In November, the Pew Research Center asked the public for their opinions of 17 federal agencies and departments. Just two were viewed unfavorably by a majority of respondents: the Department of Veterans Affairs and the Internal Revenue Service.

The former has long been plagued for scandal because it has sloughed of its proper duties and left military veterans to die without care. But the public has even less confidence in the latter agency, the IRS, which a March 2015 poll found was trusted by fewer than one in every three people.

It’s easy to see why people hate it. The incoherent tax system is riddled with loopholes, distortions and opportunities for fraud. Most sensible people dislike paying their taxes, not so much because they don’t want to fulfill their constitutional obligation but because they dread the complicated process of navigating the 70,000-page code that governs it. Businesses spend an average of 87 hours a year paying their taxes.
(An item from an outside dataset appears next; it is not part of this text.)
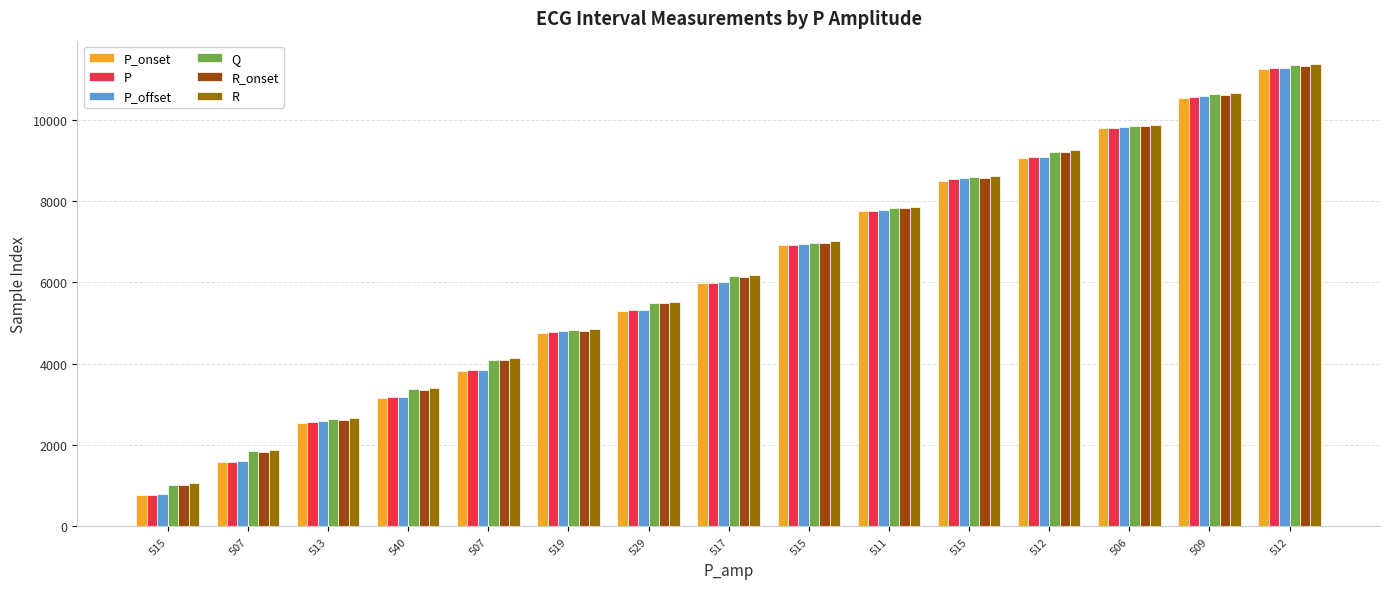

What are all the series names shown in the legend?

P_onset, P, P_offset, Q, R_onset, R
Beyond the complexity and inefficiency of the tax system, the IRS has betrayed the country and people it is supposed to serve. In 2014 it was caught abusing its power repeatedly, indeed systematically, by delaying and denying applications for tax-exempt status from hundreds of conservative groups. It’s worth pausing to to ponder the implications of that; the federal tax agency, possessed of awesome powers that can easily ruin people, persecuted a category of organization based on their opinions and political activities. Last spring, the IRS also came under fire for spending millions of dollars on office furniture, polling, market research, a stair climber and stuffed animals, even as it was petitioning Congress for more money.

Last week retribution for these came a step closer to the IRS. A federal judge in Ohio certified a class action lawsuit against it, brought by conservative groups that had had applications for tax-exempt delayed or denied between 2010 and 2013. The lawsuit was filed by NorCal Tea Party Patriots not long after it was discovered that the conservative groups had been targeted for extra scrutiny. More than 200 groups joined the suit.
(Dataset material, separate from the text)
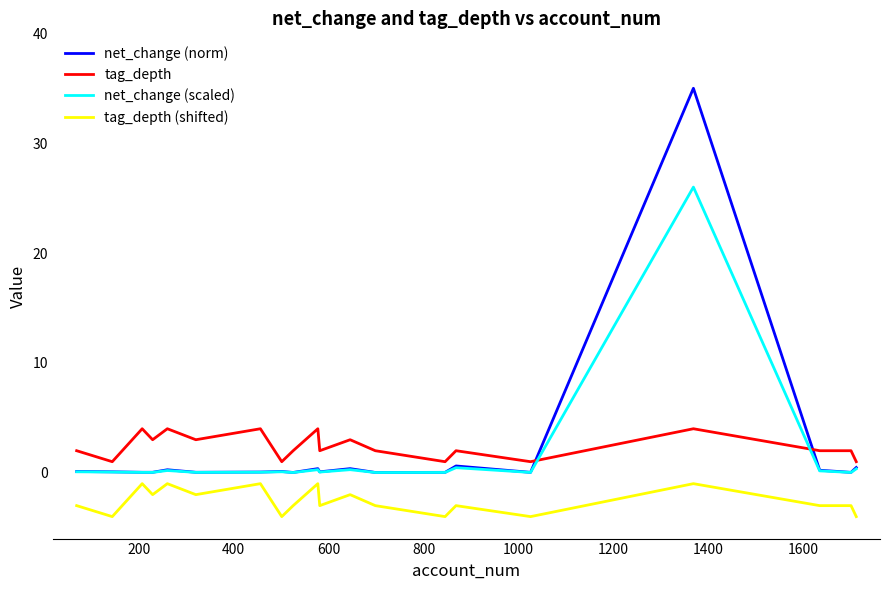

What is the highest value of the tag_depth series?

4.0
Portions of the lawsuit were dismissed in 2014. But other parts went forward, including the claim that the IRS violated the First Amendment by retaliating against conservative groups because of their viewpoints. Another claim alleges that the IRS violated the law by failing to protect confidential information on tax returns.

Then on Jan. 13, the Government Accountability Office (GAO) released two reports saying the IRS may still be targeting people for audit “based on an organization’s religious, educational, political, or other views.” The reports found, among other things, that the IRS was inconsistent in its documentation of how it selects groups to audit. This makes it more likely that tax laws are applied discriminatively and unfairly.

Some conservatives, including four Republican presidential candidates, propose abolishing the IRS. That idea may be impractical, attractive though it sounds. The federal government will always need a tax collector. Radical simplification of the tax code is desrable not least because it would reduce the size of the tax-collection bureaucracy, and thus the opportunities and incidence of abuse by officialdom. There also needs to be reform to prevent the IRS from discriminating against people or groups based on their ideology and to give groups denied tax-exempt status recourse to appeal decisions against them. Another reform would prevent the agency from rehiring employees who have been fired for misconduct such as fraud and falsification of documents, a change that was proposed by Republicans in the wake of the discovery a year ago that the agency had rehired hundreds of such workers.

The IRS’ stated mission is to “provide America’s taxpayers top quality service by helping them understand and meet their tax responsibilities and enforce the law with integrity and fairness to all.” In recent years, the the agency has not lived up to any part of that mission. It will take a new president, and a renewed commitment to reforming the agency, for that to change.